Pets don’t look much like us, but they can deal with the same diseases that humans suffer from: diabetes, high blood pressure, overweight, gingivitis, and kidney disease, to name a few. Especially as they get older, pets may experience the same deterioration of health that we are used to. As they are living longer because of better nutrition and health care, we can expect that they may succumb to illnesses that ordinarily don’t present themselves until older ages. And, even if kept as an indoor-only pet, our pets may still be exposed to items in their environment that can cause illness or permanent damage to internal organs.

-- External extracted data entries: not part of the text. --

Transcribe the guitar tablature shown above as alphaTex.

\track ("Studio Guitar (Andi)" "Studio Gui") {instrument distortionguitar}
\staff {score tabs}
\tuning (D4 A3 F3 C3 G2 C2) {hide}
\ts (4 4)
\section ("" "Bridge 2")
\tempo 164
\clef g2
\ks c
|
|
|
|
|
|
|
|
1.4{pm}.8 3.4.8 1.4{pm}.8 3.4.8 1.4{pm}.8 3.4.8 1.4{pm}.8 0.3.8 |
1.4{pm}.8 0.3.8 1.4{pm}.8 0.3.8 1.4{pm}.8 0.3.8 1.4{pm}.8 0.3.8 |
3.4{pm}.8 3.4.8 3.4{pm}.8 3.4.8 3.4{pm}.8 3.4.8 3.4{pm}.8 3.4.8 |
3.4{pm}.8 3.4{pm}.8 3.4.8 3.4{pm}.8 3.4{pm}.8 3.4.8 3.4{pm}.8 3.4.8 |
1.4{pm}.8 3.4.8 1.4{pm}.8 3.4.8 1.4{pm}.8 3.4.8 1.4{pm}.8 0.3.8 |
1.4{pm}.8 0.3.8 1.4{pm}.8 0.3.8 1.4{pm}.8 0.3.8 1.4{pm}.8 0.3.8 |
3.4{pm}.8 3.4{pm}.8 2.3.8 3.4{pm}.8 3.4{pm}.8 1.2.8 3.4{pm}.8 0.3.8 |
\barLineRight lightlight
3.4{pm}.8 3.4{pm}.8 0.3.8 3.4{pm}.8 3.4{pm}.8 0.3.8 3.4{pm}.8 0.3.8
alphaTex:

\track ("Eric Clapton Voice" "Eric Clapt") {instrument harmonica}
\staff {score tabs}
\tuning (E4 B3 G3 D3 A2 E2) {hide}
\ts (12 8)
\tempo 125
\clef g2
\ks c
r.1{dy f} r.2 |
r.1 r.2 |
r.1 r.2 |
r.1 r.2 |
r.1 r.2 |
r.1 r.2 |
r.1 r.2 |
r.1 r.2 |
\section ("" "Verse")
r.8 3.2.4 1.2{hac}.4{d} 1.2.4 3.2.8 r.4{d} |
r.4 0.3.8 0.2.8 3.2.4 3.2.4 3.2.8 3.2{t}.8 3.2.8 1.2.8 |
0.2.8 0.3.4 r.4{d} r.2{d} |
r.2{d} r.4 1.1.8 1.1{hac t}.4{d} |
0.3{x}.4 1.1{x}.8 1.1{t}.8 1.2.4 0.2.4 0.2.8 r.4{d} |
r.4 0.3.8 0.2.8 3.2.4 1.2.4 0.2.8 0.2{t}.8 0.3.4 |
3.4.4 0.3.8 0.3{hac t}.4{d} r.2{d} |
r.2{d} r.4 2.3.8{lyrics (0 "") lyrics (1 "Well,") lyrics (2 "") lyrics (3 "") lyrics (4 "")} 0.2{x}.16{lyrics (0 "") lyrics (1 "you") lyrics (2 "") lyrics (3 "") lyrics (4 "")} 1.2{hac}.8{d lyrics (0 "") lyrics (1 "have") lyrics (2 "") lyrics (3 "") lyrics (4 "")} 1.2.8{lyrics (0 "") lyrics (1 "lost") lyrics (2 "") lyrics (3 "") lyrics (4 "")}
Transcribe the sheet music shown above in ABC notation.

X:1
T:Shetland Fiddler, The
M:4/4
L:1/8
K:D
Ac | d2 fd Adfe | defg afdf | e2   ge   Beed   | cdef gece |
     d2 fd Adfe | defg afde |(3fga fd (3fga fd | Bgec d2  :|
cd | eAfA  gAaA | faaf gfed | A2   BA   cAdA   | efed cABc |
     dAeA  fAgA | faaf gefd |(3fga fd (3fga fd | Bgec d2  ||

I would not have guessed that one of our cats would develop a serious illness in her lifetime, but now I know about chronic kidney failure (CRF) because that’s what Marbles was diagnosed with. As this cat’s kidney problem became chronic, it snuck up on me, her pet “parent,” without warning. Early on in her life, she weighed as much as 10 pounds, a grown-up yet slender cat.
A few years later, at her annual checkup at the vet’s, her weight showed that she’d lost almost three pounds. I was shocked. It’s up to us to notice symptoms of illness in a pet, and get help from a veterinarian. I wasn’t aware that anything was unusual, except that Marbles was always trying to get a drink, from the faucet, from the dishes left in the sink, from the bathtub spigot. Sometimes after she ate, she would vomit her food.
Her symptoms of excessive thirst and frequent urination weren’t noticeable at first. These symptoms can indicate other disease, but they’re also quite common with CRF. A simple blood test showed an imbalance in electrolytes and a slight anemia, consistent with early kidney failure.
To help keep this disease manageable, the vet suggested trying a special diet that keeps certain elements from making the cat’s condition worse. We tried several varieties, in order to encourage her to eat, looking for the tastiest yet best-formulated food for her condition.
Fortunately there are several brands of special diet foods available, for both cats and dogs, which may allow them to live a longer life. Hill’s Science Diet and Prescription diet, as well as Royal Canin’s products along the same line, are just two brands we have fed our CRF patient.
Diet is especially important if a pet cannot digest regular pet food formulations, or if health conditions like diabetes can be regulated by a proper diet. The less medication you have to give your pet the better! There may be an issue that requires a low-fat, or low-protein, food that isn’t available in pet food commonly sold in the grocery store.